Clearly, I don’t have a damn minute—since I’m drowning in goddamn bills and paperwork. Never thought I would be sitting at a desk pushing papers like an office clerk. I was raised rough, barely graduated high school because I didn’t give a shit that I was there, and my parents couldn’t care less. Never went to college. Worked hard my whole life doing mechanical jobs here and there because that was about the only thing I was good at. Loved bikes. Always did. Always will.
Running into Edge trying to jack my bike was just a stroke of luck. Right place, wrong time for him, but it turned into a hell of a lot more than that. Over a burger and fries that I paid for so that the asshat could explain to me why he was trying to steal my damn bike, Edge told me his life story. Couldn’t get work after he’d done time, so thought he might as well go on a good run before he got sent back to where he wouldn’t have to worry about it.
Turned out, he loved bikes too.
A match made in fucking heaven, or some corny shit like that.
Edge shuts the office door and turns the lock in place. I sit up a little straighter, the shitty accounting forgotten because whatever he is going to say, I am not going to like hearing it. God, I hate spreadsheets and trying to keep books and all that. If I trusted anyone, I would hire them to do it for me, but I haven’t yet met someone who could keep their mouth shut, and none of my brothers happen to be good with numbers.
“Donovan Harris just bought the land that Snake and his old lady and their three kids were living on. They were just renting the house, and this morning, the landlord called to tell them that they have to be packed up and out by the morning. The house was never put on the market, so obviously, our friend, Donny, got to them first just because he knows Snake’s one of us.”
“Fuck.”
“Yeah. That’s about right.”
“You got a place where they can crash for a few days until we find them something permanent?”

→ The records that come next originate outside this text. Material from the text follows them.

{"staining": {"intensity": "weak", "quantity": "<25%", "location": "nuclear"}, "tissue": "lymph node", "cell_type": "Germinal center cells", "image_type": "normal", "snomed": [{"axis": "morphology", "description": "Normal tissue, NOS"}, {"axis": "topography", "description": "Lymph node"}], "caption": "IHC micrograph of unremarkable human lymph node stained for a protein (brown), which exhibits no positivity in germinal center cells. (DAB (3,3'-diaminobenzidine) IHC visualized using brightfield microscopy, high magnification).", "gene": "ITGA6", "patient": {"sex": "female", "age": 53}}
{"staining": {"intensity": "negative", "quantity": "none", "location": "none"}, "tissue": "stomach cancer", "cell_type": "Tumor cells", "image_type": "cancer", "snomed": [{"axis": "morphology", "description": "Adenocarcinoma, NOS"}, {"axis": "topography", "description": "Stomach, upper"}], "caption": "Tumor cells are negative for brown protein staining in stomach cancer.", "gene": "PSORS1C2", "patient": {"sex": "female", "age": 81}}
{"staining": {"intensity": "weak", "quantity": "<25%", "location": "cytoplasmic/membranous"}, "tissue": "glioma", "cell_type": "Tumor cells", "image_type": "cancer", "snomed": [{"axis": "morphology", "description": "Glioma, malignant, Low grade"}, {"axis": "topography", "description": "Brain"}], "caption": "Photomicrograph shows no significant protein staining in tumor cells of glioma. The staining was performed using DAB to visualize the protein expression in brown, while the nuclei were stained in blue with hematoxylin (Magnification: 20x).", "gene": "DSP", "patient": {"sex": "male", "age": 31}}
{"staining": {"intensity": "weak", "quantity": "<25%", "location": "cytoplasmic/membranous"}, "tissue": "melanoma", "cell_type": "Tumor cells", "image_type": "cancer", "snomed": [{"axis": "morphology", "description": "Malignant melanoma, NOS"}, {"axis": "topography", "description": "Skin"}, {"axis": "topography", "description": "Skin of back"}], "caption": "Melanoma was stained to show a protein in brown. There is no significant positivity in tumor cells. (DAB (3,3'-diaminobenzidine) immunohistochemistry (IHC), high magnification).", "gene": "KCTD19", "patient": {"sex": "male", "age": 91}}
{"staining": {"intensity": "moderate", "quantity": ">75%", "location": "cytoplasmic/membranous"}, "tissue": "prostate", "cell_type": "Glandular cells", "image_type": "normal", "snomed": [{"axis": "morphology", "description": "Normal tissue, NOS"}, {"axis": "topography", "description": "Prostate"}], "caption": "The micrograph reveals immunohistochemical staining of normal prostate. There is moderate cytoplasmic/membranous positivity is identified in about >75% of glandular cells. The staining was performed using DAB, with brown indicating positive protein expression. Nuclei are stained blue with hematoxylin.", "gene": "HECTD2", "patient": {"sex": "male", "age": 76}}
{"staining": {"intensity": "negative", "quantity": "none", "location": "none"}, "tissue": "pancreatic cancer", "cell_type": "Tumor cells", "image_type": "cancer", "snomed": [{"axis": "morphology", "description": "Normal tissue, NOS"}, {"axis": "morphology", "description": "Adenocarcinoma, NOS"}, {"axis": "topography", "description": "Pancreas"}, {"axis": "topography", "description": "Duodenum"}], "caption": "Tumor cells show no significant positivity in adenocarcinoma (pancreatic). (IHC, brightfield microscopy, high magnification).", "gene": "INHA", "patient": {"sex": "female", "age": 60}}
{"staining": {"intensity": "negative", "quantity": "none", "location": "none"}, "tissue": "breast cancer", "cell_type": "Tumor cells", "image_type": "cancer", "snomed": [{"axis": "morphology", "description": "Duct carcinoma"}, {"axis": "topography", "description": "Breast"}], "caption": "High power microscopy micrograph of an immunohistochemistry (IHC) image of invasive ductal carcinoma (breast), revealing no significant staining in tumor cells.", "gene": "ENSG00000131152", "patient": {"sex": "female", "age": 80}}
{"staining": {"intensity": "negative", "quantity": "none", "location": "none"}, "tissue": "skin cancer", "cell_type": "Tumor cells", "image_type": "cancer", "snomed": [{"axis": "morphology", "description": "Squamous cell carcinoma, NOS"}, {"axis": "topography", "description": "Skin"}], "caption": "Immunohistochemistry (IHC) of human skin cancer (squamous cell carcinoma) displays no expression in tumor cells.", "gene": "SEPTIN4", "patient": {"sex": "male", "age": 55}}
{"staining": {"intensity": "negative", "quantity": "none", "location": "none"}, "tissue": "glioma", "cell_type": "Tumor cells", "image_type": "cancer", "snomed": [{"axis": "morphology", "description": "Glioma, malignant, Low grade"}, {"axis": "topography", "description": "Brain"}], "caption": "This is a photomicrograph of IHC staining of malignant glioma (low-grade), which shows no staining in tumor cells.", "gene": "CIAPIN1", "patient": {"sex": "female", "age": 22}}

Edge frowns, and I already know the answer. “It’s real short notice. Some people here don’t like to rent to members of Steel Riders. Not because they think we’ll fuck shit up for them, because I’m sure they know that we’re not about that by now and cash is cash, but because someone else has instructed them not to.”
“Harris.”
“Of course. Or someone from his office.”
This time I run a hand through my hair, something I never do. I catch myself, seeing as that is Edge’s tell, and lower it to scrape down over the stubble I still haven’t shaved off.
“Fuck it all to hell. This is gonna keep happening. Snake’s not the first. Before him, it was Pops, and before that, Titan. They even got to Amanda, and she ain’t an old lady, technically.”